Baca Juga: Posko Pemenangan Nina-Tobroni BDI Tambak Gelar Doa Kemenangan Hingga Gerakan Kepedulian Masyarakat
Mahasiswa STKIP NU Indramayu Saida Nafisa Fahera mengatakan meski kegiatan KKN Desa Tambi Lor telah berakhir pada 9 September 2024 lalu, namun program kolaborasi mahasiswa dan pemuda tetap dilaksanakan sebagaimana tujuan pendirian Kawasan Literasi Terintegrasi.

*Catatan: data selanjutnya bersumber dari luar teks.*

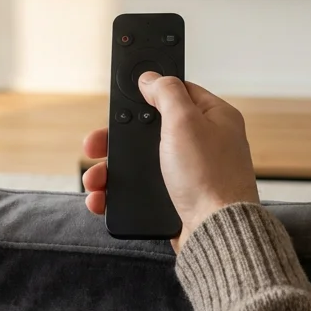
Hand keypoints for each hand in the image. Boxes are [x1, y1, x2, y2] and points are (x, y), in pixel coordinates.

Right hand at [82, 73, 259, 251]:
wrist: (215, 233)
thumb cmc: (209, 178)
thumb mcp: (184, 121)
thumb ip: (166, 92)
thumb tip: (151, 77)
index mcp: (214, 118)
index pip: (177, 93)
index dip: (147, 94)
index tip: (123, 98)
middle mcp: (204, 143)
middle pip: (149, 130)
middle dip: (117, 139)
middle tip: (94, 145)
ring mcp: (190, 172)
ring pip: (141, 162)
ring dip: (112, 169)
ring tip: (95, 180)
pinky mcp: (178, 199)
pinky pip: (142, 190)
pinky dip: (120, 193)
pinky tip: (104, 197)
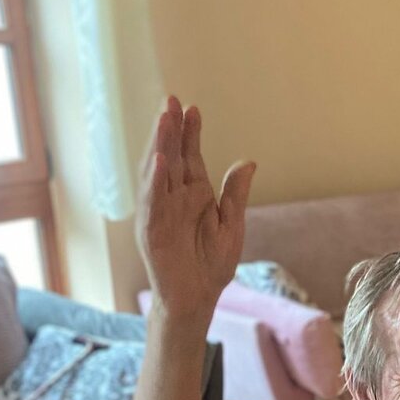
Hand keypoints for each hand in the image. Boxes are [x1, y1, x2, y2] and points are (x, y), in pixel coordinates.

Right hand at [136, 97, 254, 321]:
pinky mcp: (152, 230)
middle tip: (172, 101)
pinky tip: (160, 162)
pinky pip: (153, 203)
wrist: (198, 298)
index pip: (190, 156)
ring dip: (160, 147)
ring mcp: (160, 212)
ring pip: (157, 173)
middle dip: (170, 129)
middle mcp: (174, 198)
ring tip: (164, 121)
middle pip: (171, 157)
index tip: (193, 108)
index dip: (190, 133)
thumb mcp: (232, 226)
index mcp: (194, 194)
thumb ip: (235, 195)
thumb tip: (247, 162)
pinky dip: (155, 182)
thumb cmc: (212, 265)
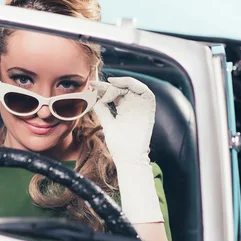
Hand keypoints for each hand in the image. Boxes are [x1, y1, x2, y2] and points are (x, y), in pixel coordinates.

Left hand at [90, 77, 162, 224]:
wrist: (129, 156)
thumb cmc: (118, 144)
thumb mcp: (107, 123)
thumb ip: (102, 109)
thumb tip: (94, 96)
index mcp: (123, 108)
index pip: (114, 92)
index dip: (103, 87)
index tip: (91, 84)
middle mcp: (133, 105)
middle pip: (122, 87)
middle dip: (108, 84)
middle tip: (96, 86)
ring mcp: (141, 106)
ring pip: (133, 86)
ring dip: (121, 83)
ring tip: (108, 86)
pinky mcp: (149, 108)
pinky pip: (145, 91)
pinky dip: (133, 84)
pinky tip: (118, 86)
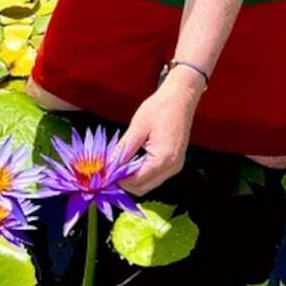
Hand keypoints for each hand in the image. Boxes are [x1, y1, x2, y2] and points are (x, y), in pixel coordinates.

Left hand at [117, 71, 203, 195]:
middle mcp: (172, 167)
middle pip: (143, 187)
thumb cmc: (160, 108)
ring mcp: (175, 166)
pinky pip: (155, 175)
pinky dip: (141, 172)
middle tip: (108, 171)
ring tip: (117, 165)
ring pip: (149, 183)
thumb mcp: (137, 128)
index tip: (104, 174)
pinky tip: (130, 161)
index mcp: (164, 158)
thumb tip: (109, 165)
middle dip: (124, 182)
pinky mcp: (174, 162)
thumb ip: (123, 149)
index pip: (137, 181)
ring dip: (132, 178)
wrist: (180, 98)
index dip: (119, 180)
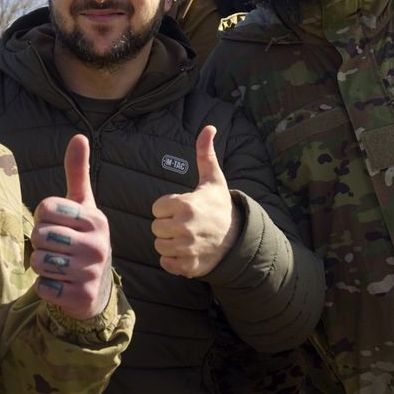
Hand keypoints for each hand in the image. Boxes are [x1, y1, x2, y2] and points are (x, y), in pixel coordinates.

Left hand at [30, 135, 112, 319]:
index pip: (46, 209)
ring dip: (40, 265)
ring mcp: (91, 272)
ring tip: (57, 265)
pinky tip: (60, 283)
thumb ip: (77, 173)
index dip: (43, 217)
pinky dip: (45, 286)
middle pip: (40, 236)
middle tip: (55, 247)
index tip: (56, 224)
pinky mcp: (81, 297)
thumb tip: (79, 137)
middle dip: (40, 242)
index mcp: (96, 219)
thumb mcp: (82, 205)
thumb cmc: (82, 237)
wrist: (97, 286)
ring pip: (39, 262)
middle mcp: (98, 245)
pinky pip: (43, 287)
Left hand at [151, 125, 237, 277]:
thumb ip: (205, 153)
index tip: (181, 207)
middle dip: (166, 225)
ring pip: (159, 247)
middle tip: (182, 223)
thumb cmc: (219, 205)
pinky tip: (184, 251)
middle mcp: (185, 228)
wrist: (238, 237)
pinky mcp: (189, 266)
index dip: (166, 207)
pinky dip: (172, 260)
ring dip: (168, 243)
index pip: (156, 208)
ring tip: (184, 237)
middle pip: (155, 228)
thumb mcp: (213, 179)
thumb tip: (209, 127)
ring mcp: (187, 249)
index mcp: (187, 205)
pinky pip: (166, 264)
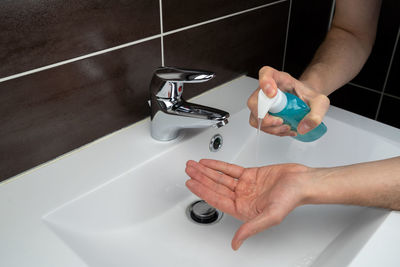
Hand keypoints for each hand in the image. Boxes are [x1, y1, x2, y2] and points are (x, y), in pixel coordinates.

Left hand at [185, 159, 309, 249]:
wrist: (302, 181)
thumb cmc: (290, 198)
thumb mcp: (270, 216)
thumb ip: (250, 228)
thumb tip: (236, 243)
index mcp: (243, 209)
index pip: (217, 199)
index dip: (202, 191)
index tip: (190, 184)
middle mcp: (242, 198)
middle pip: (215, 187)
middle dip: (200, 178)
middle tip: (188, 171)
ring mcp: (245, 185)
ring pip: (220, 177)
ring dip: (206, 171)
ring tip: (194, 165)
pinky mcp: (250, 175)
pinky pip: (230, 170)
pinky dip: (218, 165)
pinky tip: (208, 163)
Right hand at [247, 66, 329, 135]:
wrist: (307, 102)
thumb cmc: (309, 97)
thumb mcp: (320, 102)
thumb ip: (315, 114)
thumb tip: (303, 127)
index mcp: (279, 79)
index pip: (266, 74)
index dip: (265, 83)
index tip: (273, 93)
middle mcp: (267, 90)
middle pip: (254, 101)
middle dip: (265, 116)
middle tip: (280, 120)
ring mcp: (264, 104)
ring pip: (255, 117)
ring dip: (269, 127)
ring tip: (285, 126)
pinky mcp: (264, 115)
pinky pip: (261, 125)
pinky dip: (273, 131)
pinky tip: (285, 129)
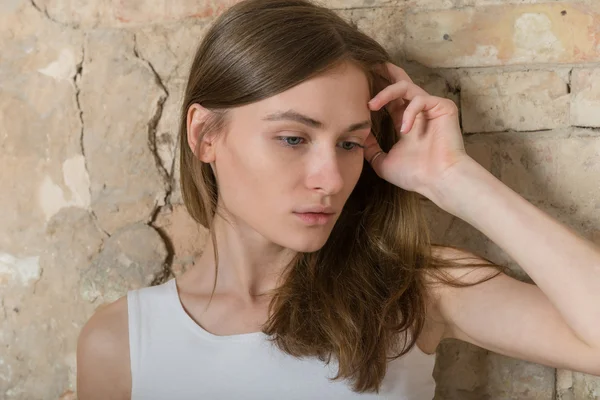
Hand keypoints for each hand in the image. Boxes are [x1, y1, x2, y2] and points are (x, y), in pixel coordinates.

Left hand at [364, 62, 470, 197]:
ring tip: (371, 105)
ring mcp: (431, 108)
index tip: (357, 87)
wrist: (438, 180)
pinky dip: (409, 113)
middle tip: (367, 66)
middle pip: (400, 82)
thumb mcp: (383, 161)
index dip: (375, 90)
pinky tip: (405, 130)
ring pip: (405, 86)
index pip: (390, 98)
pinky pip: (420, 99)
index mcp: (405, 121)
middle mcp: (417, 111)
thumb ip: (371, 149)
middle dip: (383, 72)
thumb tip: (358, 136)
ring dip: (385, 92)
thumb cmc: (415, 175)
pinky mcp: (443, 106)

Dijelaskannya, tujuan program kolaborasi ini, yaitu mewujudkan masyarakat yang berpengetahuan, berketerampilan, maju, dan mandiri melalui kegiatan membaca agar memiliki pemahaman yang luas, serta untuk menciptakan masyarakat pembelajar sepanjang hayat atau lifelong learning.
"Kita semua patut bangga, bahwa apa yang telah dikolaborasikan dalam Kawasan Literasi Terintegrasi Desa Tambi Lor tetap dapat dilaksanakan meski kegiatan KKN kami telah berakhir," ungkapnya.
Ditempat yang sama, Pembina Pemuda Gang Sentanu Ikaryatno, didampingi Sudiharjo selaku ketua menuturkan Ngunjung Tumpeng Bareng Mermule Buyut Tambi 2024 diwarnai oleh karnaval tumpeng yang dibawa oleh ibu-ibu berkebaya dan replika burung hantu yang diarak mulai dari Gang Sentanu Desa Tambi Lor menuju lokasi puncak acara Mermule Buyut Tambi.
Peserta mengenakan baju adat khas Indramayu dan diiringi dengan penampilan seni budaya desa setempat.
Dalam perjalanan, iring-iringan karnaval menjemput pemimpin desa atau kuwu untuk berangkat bersama-sama menuju lokasi puncak acara.
Ngunjung sendiri berasal dari kata kunjung yang berarti mengunjungi makam leluhur atau orang tua sebagai perwujudan rasa syukur masyarakat.
Di Desa Tambi dan Tambi Lor, tradisi ini biasa dilaksanakan saat Mermule Mbah Buyut Tambi. Tahun ini, puncak acaranya berlangsung pada Minggu, 29 September 2024.